§ **What you should do**
Print the data that follows word for word, leaving out any picture.

§ **Data segment**
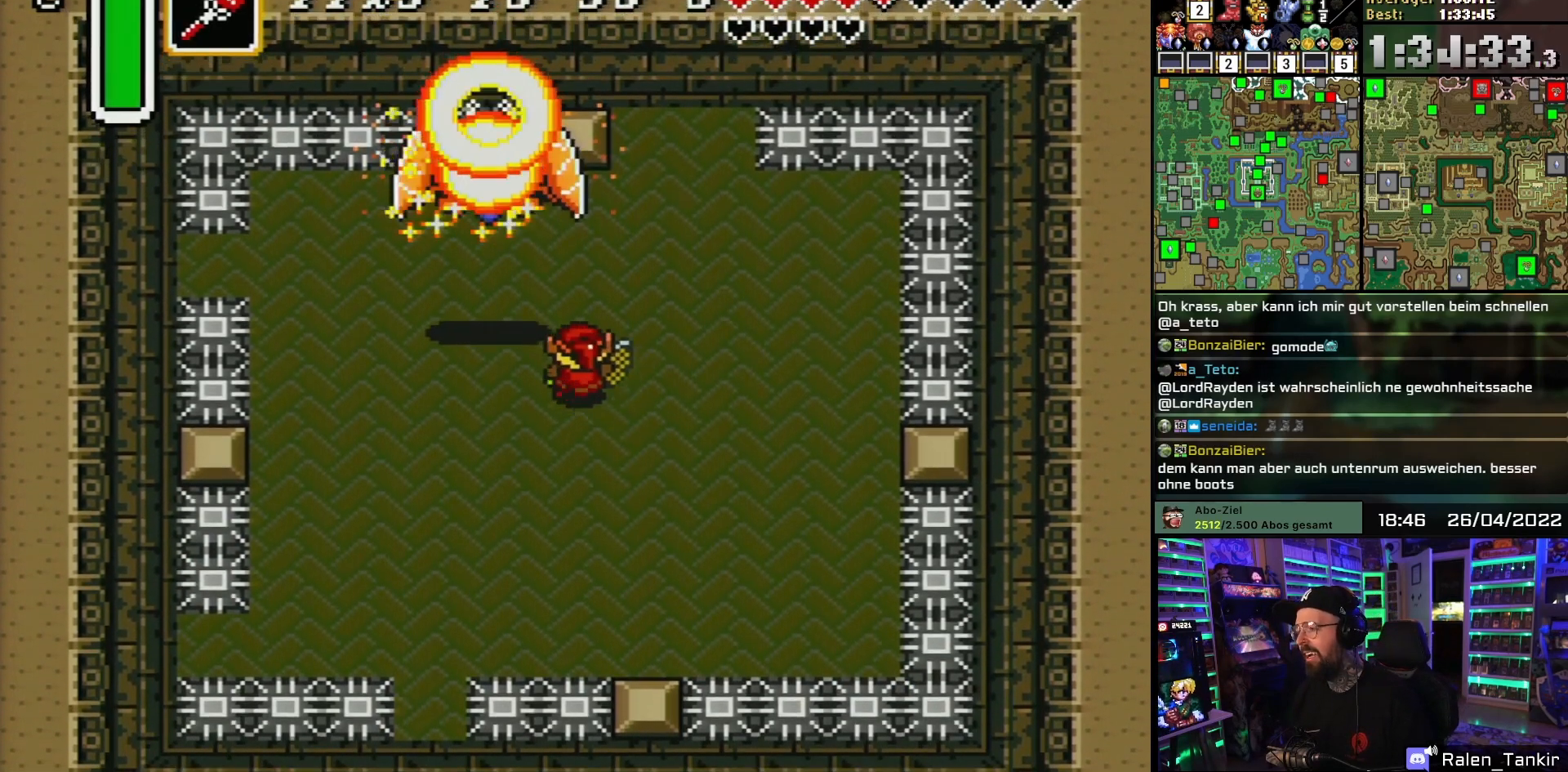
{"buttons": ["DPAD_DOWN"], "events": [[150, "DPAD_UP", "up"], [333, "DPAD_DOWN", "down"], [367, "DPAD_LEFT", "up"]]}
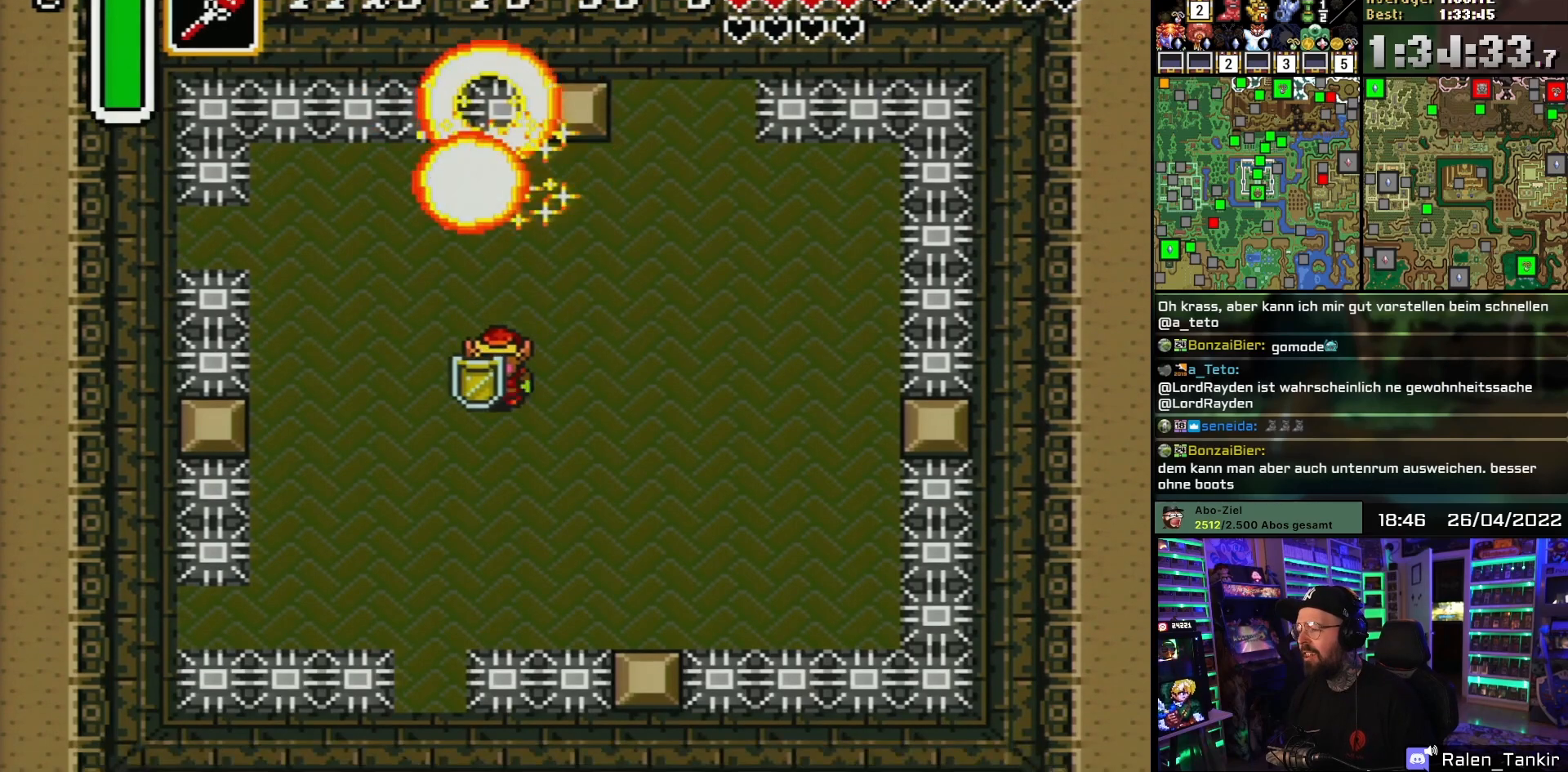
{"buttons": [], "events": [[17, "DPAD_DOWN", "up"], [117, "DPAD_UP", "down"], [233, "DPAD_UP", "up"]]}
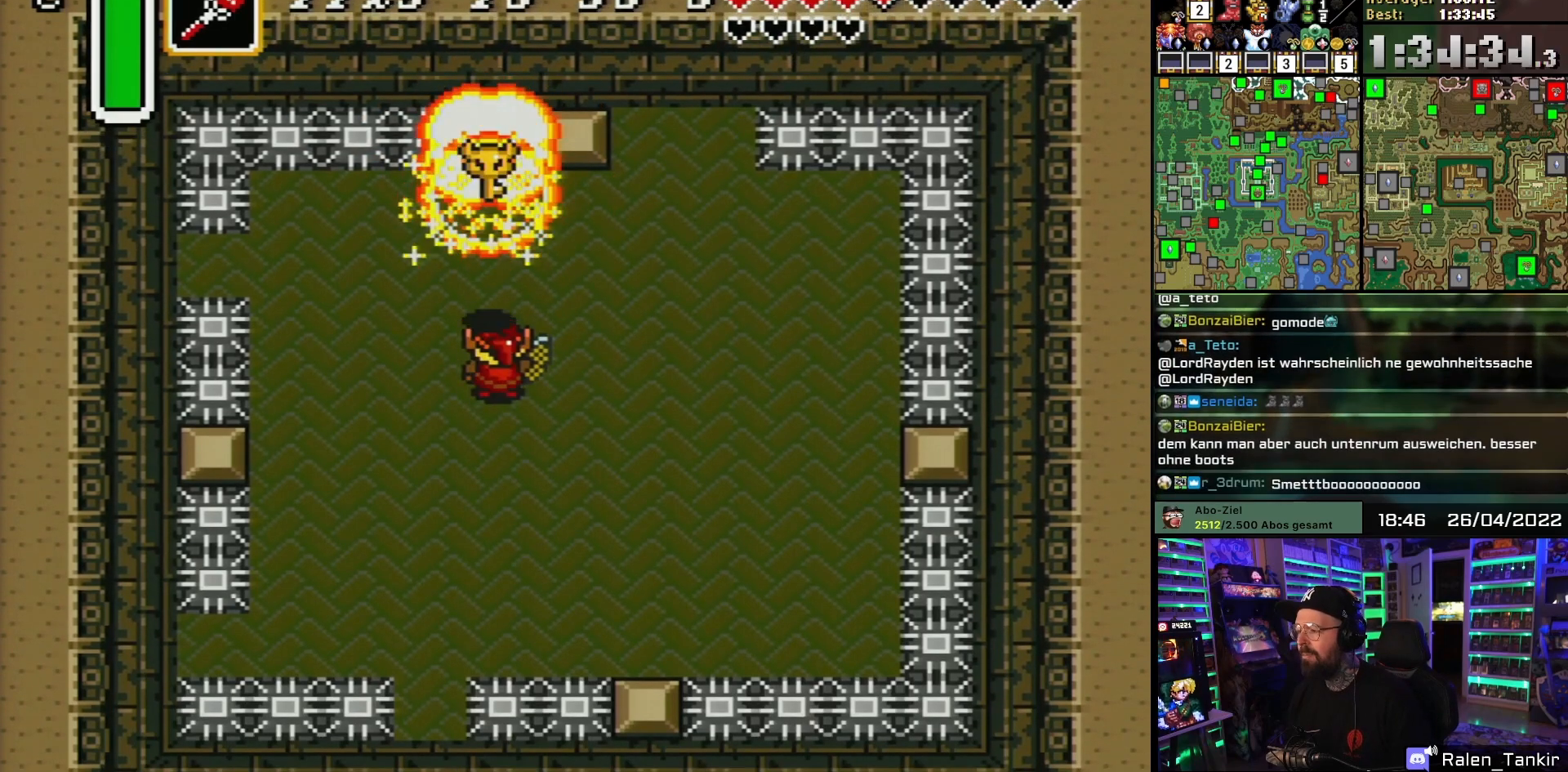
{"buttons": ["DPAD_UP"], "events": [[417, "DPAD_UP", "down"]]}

§ **Solved exercise**
{"buttons": ["DPAD_DOWN"], "events": [[150, "DPAD_UP", "up"], [333, "DPAD_DOWN", "down"], [367, "DPAD_LEFT", "up"]]}
{"buttons": [], "events": [[17, "DPAD_DOWN", "up"], [117, "DPAD_UP", "down"], [233, "DPAD_UP", "up"]]}
{"buttons": ["DPAD_UP"], "events": [[417, "DPAD_UP", "down"]]}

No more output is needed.